» TASK STATEMENT
In your reply, reproduce every line of the data without any alteration.
##### COLLECTED DATA
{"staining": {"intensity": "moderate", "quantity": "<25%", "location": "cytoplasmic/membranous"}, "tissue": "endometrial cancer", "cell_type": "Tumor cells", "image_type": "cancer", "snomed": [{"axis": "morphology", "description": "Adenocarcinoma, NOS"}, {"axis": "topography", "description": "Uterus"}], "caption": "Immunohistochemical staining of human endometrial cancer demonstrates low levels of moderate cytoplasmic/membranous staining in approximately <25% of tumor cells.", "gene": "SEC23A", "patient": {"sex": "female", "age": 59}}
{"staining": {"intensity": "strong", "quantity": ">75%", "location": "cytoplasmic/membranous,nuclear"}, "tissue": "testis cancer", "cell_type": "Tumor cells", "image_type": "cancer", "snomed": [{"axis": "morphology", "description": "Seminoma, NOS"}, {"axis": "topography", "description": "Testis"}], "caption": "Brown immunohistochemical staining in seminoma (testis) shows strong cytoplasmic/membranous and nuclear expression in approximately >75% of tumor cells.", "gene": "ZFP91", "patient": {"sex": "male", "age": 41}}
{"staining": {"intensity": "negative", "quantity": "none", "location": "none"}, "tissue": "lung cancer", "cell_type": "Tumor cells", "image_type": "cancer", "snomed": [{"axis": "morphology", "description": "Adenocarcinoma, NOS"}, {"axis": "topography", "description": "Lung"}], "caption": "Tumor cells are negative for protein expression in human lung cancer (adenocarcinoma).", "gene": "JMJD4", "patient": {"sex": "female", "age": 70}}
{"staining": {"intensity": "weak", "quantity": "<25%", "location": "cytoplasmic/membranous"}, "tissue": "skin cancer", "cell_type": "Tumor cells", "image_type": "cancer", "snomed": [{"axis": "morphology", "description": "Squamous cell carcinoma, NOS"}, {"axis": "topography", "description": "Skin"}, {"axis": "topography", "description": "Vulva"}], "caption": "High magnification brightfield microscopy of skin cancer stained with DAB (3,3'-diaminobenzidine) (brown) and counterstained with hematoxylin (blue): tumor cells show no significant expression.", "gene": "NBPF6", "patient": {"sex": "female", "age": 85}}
##########
» ANSWER SPACE
{"staining": {"intensity": "moderate", "quantity": "<25%", "location": "cytoplasmic/membranous"}, "tissue": "endometrial cancer", "cell_type": "Tumor cells", "image_type": "cancer", "snomed": [{"axis": "morphology", "description": "Adenocarcinoma, NOS"}, {"axis": "topography", "description": "Uterus"}], "caption": "Immunohistochemical staining of human endometrial cancer demonstrates low levels of moderate cytoplasmic/membranous staining in approximately <25% of tumor cells.", "gene": "SEC23A", "patient": {"sex": "female", "age": 59}}
{"staining": {"intensity": "strong", "quantity": ">75%", "location": "cytoplasmic/membranous,nuclear"}, "tissue": "testis cancer", "cell_type": "Tumor cells", "image_type": "cancer", "snomed": [{"axis": "morphology", "description": "Seminoma, NOS"}, {"axis": "topography", "description": "Testis"}], "caption": "Brown immunohistochemical staining in seminoma (testis) shows strong cytoplasmic/membranous and nuclear expression in approximately >75% of tumor cells.", "gene": "ZFP91", "patient": {"sex": "male", "age": 41}}
{"staining": {"intensity": "negative", "quantity": "none", "location": "none"}, "tissue": "lung cancer", "cell_type": "Tumor cells", "image_type": "cancer", "snomed": [{"axis": "morphology", "description": "Adenocarcinoma, NOS"}, {"axis": "topography", "description": "Lung"}], "caption": "Tumor cells are negative for protein expression in human lung cancer (adenocarcinoma).", "gene": "JMJD4", "patient": {"sex": "female", "age": 70}}
{"staining": {"intensity": "weak", "quantity": "<25%", "location": "cytoplasmic/membranous"}, "tissue": "skin cancer", "cell_type": "Tumor cells", "image_type": "cancer", "snomed": [{"axis": "morphology", "description": "Squamous cell carcinoma, NOS"}, {"axis": "topography", "description": "Skin"}, {"axis": "topography", "description": "Vulva"}], "caption": "High magnification brightfield microscopy of skin cancer stained with DAB (3,3'-diaminobenzidine) (brown) and counterstained with hematoxylin (blue): tumor cells show no significant expression.", "gene": "NBPF6", "patient": {"sex": "female", "age": 85}}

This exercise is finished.